From lesson 4: Preprocessing of text for the Language model

Prithviraj · January 19, 2018, 1:46pm

Hi , I would like to know about the preprocessing steps on the text, before the creation of the language data model object ‘md’. This is with reference to the sentiment classification task. Any information would be really helpful.

Eagerly awaiting a response on the above query

wgpubs · January 23, 2018, 7:36pm

I don’t think Jeremy did any pre-processing in Lesson 4.

Perhaps he or @sebastianruder, who co-authored the FitLaM paper with Jeremy, can enlighten us with respect to what, if any, pre-processing would be helpful for such models.

Prithviraj · February 1, 2018, 6:50am

Ok, thanks for the clarification. However, I was also curious to know, whether multi class classification is possible. I have a set of documents that belong to 4 different categories, I was hoping to utilise this approach to categorise them.

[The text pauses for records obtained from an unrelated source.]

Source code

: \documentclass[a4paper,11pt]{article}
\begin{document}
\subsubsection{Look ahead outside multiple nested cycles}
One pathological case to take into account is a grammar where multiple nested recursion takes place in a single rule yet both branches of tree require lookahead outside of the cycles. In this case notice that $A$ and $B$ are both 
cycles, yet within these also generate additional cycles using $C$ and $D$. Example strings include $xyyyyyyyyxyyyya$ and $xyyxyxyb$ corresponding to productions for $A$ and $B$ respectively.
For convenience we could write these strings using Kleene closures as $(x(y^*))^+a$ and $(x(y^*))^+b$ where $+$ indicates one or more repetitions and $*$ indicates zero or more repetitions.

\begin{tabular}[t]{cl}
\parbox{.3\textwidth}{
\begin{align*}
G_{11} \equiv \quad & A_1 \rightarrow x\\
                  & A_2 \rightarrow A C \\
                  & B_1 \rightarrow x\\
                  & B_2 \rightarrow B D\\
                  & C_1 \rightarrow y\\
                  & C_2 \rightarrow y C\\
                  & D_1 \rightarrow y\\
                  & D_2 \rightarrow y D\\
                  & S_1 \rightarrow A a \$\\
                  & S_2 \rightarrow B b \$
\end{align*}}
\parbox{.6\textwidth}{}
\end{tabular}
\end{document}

jeremy · February 1, 2018, 12:36pm

The approach in lesson 4 is entirely usable for multiple classes.

Prithviraj · February 8, 2018, 6:23am

Another question that I have is related to the format of the input files. I noticed that the reviews are all in one line (without line feed+carriage return). So if I were to collect a few review samples of my own, then do I need to format them to be all in one line?